O vereador David Esmael (Republicanos), que se posicionou como oposição ao financiamento público do carnaval, foi acusado de demagogia pelo vereador Armandinho Fontoura (PL) durante sessão na Câmara Municipal. O confronto ocorreu em plenário e marcou mais um capítulo do debate sobre o uso de recursos públicos em eventos culturais.
Segundo Armandinho, a proposta de retirar verba da festa ignora o caráter plural da cidade e tenta dividir a cultura por critérios ideológicos. Além disso, ele afirmou que recursos públicos são pagos por todos e, portanto, devem atender toda a sociedade.
Por outro lado, David Esmael tem defendido que o município priorize áreas consideradas essenciais, como saúde e educação, em vez de investir no carnaval. A divergência, assim, evidencia visões distintas sobre o papel do poder público no incentivo às manifestações culturais.

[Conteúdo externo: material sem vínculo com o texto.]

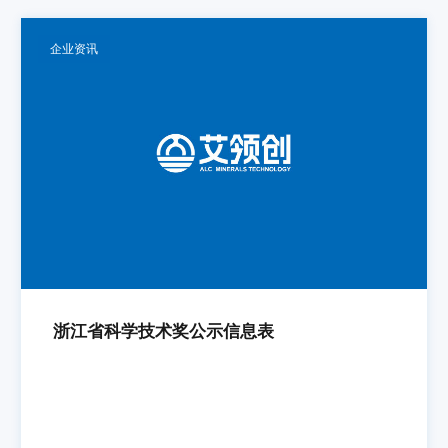
企业资讯
浙江省科学技术奖公示信息表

O tema deve continuar gerando discussões nas próximas sessões, especialmente diante do impacto econômico e simbólico que o carnaval representa para Vitória.
“Recursos públicos são de todos”
Armandinho destacou que o dinheiro público é pago por toda a sociedade. Segundo ele, contribuem evangélicos, católicos, trabalhadores e famílias inteiras. Portanto, na avaliação do parlamentar, os investimentos precisam contemplar a coletividade, e não apenas preferências individuais.
Além disso, ele reforçou que governar exige responsabilidade com a pluralidade. Para o vereador, não cabe dividir manifestações culturais com base em ideologia.
Cultura plural, investimento plural
O parlamentar afirmou que defende respeito ao dinheiro público, mas também respeito à diversidade cultural. Nesse sentido, declarou que tanto eventos gospel quanto o carnaval e outras manifestações populares merecem apoio institucional.
De acordo com Armandinho, a sociedade é diversa. Por isso, quem ocupa cargo público deve governar para todos, sem preconceito e sem seletividade cultural.
Defesa do Carnaval de Vitória
O vereador também saiu em defesa direta do Carnaval de Vitória. Ele afirmou que não aceitará ataques à festa, nem a eventos como o Jesus Vida Verão ou qualquer outra expressão cultural da capital.
Para Armandinho, o carnaval fortalece a identidade da cidade e movimenta a economia local. Por isso, garantiu que continuará defendendo cada manifestação cultural que represente a população.
O debate sobre o financiamento público de eventos culturais deve continuar nas próximas sessões da Câmara. Enquanto isso, a discussão evidencia diferentes visões sobre prioridades orçamentárias e o papel do poder público na promoção da cultura.